Historic place in Iowa, United States

St. Patrick's Catholic Church is a historic Catholic church located in Perry, Iowa, United States. The parish is part of the Diocese of Des Moines. The church building, which is built of stone in the Gothic Revival style, and the rectory were listed on the National Register of Historic Places in 2011.

==History==

The Rev. James Brazil from St. Ambrose Church in Des Moines offered the first Mass in Perry in 1871. He and other priests celebrated Mass in the homes of Catholic people in town. The property at the corner of Third and Lucinda streets was purchased in 1874 and a small frame building was constructed for a church. At the time it was part of the Diocese of Dubuque. Father Brazil celebrated the first mass in the new church, and the Rev. Charles Toner became the parish's first pastor the same year. The parish became part of the Diocese of Davenport when it was established in 1881. As the Catholic community increased in size the church became too small. Plans were drawn up for a red brick church that was completed in 1883.

By the time the Rev. James Cleary became the pastor in 1898 the second church was also becoming too crowded. The parish voted to build a third church in 1900. It was designed by Rock Island, Illinois architect George Stauduhar in the Late Gothic Revival style. He was responsible for designing over 200 churches between 1890 and 1928. The old church was taken down by Hollenbeck and Sons of Des Moines before the new church could be built. The cornerstone was laid in 1901 and it was completed the following year by McCavick and Squires of Marshalltown, Iowa.

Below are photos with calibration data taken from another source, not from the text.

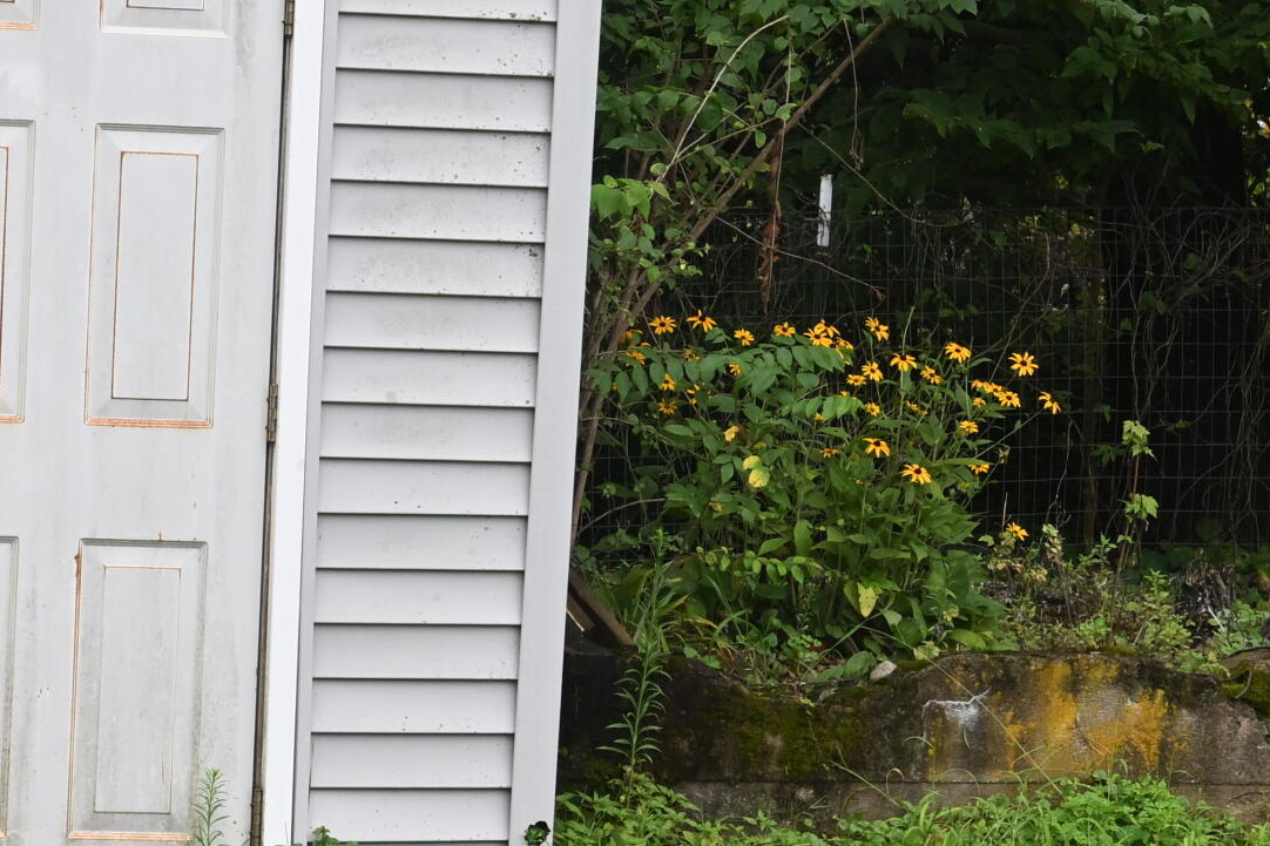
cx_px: 107
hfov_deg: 9.8
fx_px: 7336
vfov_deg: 6.6
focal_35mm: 208
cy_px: 425
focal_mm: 50
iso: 400
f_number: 6.3
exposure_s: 1/200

The parish joined the Diocese of Des Moines when it was established in 1911. Renovations to the church were done in 1930, 1940, 1954, and 1980. The most recent interior renovations were undertaken from 1993 to 1999. The original slate roof was replaced by an asbestos shingle roof around 1970. In 2010 it was replaced by a new slate roof. The old frame rectory was replaced by a 1½-story concrete block structure with a Lannon stone veneer. It was designed by Des Moines architect Amos Emery and built by Ringland Johnson of Des Moines.

==Architecture==
The church building is largely rectangular in shape measuring 105 × 55 ft, with a 98 ft bell tower. The hexagonal structure on the north side of the main facade originally housed the baptistry. Its exterior walls are composed of Stone City limestone. Above the main entrance is a large pointed arch window flanked by two smaller pointed arch windows. Buttresses divide the side elevations into seven bays. The nave is marked by stained glass windows that alternate down each side elevation. Larger windows are located in the bays with wall dormers. The bays in between have paired lancet windows. The back wall is flat, concealing the rounded apse within.

The interior features a 37 ft rib vaulted ceiling that is supported by ten heavy hardwood hammer beams. The beams are embellished with trefoil, quatrefoil, and circular tracery. A large pointed arch frames the main altar area, and it is flanked by two smaller arches that frame the side altars. The side altar on the right has a statue of the Blessed Virgin Mary, and the one the left a statue of the Sacred Heart of Jesus. On the apse ceiling are paintings of nine saints added during the 1954 renovation. They cover what had been windows. The columns that frame the arches are adorned with capitals in the Corinthian order.

The modified U-shaped rectory is connected toward the back of the church's west elevation by a hyphen. Its main entrance is on the west elevation facing a large yard. The stone and the steeply pitched slate roof were designed the match the church. The building provides living space for the priest in one section and office space for the parish in another.